**GOAL OF THE EXERCISE:** Copy out, word for word, the lines from the beginning of the records below through the line containing "desocupar um imóvel no mesmo dia, ou a", including that line.

**AVAILABLE DATA:**
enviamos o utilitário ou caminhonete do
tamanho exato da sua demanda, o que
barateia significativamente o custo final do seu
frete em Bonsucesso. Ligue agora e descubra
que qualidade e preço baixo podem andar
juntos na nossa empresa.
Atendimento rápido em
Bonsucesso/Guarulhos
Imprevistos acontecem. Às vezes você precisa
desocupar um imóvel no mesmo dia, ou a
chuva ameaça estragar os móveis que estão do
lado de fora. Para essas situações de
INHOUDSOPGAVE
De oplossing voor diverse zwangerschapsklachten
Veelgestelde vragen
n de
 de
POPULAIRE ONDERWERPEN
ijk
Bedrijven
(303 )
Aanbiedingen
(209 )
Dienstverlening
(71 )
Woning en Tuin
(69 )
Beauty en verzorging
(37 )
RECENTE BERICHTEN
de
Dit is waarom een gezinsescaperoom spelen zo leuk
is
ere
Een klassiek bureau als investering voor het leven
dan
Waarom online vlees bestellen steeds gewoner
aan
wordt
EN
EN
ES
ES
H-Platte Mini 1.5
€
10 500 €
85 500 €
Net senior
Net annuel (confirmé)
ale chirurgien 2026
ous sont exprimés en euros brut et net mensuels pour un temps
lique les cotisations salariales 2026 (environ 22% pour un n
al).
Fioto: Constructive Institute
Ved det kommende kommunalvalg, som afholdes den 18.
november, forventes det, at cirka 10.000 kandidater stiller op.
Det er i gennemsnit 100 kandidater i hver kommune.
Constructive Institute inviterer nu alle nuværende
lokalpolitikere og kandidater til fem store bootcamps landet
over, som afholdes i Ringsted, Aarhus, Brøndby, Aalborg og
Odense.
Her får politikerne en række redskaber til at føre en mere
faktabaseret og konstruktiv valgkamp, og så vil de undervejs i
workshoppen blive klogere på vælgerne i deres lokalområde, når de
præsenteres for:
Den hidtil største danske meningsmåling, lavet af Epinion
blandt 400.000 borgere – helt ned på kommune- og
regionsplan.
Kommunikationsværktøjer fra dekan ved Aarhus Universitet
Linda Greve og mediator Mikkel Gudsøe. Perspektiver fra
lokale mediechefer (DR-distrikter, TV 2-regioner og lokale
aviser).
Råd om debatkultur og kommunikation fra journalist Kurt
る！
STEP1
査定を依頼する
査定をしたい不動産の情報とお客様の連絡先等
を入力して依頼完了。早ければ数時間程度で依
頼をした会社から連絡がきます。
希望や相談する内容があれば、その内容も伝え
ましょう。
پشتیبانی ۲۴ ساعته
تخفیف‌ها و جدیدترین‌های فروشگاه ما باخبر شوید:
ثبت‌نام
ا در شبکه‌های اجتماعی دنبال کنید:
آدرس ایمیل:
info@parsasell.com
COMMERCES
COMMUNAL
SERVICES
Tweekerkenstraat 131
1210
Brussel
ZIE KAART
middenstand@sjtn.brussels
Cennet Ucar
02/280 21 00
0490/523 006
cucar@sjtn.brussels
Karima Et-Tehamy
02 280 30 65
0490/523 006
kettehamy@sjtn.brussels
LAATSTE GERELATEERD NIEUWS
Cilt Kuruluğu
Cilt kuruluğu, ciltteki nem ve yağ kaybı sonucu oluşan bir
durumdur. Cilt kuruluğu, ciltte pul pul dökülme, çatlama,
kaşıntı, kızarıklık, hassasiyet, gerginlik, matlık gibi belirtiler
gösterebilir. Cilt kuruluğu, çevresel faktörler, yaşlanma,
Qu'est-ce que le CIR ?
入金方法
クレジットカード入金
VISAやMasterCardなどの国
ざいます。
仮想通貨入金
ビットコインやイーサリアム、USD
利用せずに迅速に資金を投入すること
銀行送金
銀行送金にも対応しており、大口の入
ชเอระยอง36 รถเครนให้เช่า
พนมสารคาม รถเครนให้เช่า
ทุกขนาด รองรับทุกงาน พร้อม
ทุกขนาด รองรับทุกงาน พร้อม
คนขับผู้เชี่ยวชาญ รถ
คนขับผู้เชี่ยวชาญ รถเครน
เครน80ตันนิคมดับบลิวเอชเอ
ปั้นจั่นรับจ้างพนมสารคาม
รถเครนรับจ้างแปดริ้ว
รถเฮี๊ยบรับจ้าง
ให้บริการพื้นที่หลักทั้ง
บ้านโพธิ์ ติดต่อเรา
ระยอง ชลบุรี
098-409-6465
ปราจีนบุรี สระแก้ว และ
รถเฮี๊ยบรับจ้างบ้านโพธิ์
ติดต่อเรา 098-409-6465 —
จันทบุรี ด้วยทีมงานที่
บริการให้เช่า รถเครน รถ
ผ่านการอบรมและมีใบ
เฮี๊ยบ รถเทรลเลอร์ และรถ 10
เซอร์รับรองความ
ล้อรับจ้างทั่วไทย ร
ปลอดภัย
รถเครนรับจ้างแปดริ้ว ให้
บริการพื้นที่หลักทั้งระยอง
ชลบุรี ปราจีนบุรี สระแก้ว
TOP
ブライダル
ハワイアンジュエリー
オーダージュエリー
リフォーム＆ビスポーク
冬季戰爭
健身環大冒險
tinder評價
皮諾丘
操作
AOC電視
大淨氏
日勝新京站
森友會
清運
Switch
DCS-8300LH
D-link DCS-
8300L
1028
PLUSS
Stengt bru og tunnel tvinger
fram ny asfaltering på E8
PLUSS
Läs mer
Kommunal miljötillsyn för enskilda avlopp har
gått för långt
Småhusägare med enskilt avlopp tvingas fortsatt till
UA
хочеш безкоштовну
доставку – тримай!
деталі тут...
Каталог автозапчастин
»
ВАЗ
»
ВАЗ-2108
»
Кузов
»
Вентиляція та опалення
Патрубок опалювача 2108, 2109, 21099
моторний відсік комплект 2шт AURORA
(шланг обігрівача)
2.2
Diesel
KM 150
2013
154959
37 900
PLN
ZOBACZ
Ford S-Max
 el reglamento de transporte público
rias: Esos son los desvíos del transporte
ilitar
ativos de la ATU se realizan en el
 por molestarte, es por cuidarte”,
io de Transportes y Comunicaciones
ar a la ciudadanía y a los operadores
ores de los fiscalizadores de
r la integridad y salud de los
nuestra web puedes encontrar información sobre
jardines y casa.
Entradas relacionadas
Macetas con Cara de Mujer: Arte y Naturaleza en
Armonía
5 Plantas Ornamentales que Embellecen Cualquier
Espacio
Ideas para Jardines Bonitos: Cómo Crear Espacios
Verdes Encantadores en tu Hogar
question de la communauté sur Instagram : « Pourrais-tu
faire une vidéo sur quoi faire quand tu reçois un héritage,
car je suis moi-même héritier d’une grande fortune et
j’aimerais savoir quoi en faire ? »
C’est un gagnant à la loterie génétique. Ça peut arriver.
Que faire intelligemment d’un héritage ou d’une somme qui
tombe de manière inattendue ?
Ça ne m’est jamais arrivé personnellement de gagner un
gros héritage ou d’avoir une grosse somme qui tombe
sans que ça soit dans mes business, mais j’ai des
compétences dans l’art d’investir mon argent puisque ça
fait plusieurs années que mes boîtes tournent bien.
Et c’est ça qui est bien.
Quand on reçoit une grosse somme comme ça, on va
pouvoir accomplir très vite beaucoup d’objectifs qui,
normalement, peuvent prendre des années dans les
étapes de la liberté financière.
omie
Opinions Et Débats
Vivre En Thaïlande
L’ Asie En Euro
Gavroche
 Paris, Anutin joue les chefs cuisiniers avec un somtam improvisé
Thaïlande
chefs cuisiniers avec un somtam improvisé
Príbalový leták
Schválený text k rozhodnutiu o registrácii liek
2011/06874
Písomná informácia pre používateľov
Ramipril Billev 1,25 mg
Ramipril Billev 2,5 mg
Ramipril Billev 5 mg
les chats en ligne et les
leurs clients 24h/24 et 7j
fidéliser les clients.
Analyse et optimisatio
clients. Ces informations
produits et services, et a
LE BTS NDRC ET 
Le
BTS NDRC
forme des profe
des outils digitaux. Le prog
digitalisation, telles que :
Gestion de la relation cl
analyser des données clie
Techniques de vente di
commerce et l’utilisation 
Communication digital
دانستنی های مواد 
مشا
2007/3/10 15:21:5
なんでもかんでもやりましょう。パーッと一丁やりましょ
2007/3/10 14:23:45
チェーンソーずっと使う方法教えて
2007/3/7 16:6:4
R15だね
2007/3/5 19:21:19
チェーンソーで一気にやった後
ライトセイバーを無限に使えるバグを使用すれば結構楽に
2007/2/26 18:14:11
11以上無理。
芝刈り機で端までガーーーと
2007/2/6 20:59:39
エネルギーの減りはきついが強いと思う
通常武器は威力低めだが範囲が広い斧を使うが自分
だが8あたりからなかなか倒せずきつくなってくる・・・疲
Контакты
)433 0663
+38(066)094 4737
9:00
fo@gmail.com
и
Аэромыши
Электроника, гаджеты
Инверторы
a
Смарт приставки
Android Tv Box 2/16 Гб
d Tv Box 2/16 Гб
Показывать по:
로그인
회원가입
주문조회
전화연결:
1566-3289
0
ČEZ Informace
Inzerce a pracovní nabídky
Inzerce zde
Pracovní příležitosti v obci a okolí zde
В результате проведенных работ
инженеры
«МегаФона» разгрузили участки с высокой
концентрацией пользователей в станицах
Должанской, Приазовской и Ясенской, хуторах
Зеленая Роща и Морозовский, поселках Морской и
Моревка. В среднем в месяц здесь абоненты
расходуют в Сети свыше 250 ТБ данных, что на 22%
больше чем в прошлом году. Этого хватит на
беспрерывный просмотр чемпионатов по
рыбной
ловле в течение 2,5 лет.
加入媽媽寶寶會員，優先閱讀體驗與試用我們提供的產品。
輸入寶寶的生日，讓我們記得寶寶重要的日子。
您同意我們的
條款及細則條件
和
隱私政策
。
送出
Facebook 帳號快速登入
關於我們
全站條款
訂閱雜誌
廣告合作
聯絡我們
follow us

**ANSWER BELOW:**
enviamos o utilitário ou caminhonete do
tamanho exato da sua demanda, o que
barateia significativamente o custo final do seu
frete em Bonsucesso. Ligue agora e descubra
que qualidade e preço baixo podem andar
juntos na nossa empresa.
Atendimento rápido em
Bonsucesso/Guarulhos
Imprevistos acontecem. Às vezes você precisa
desocupar um imóvel no mesmo dia, ou a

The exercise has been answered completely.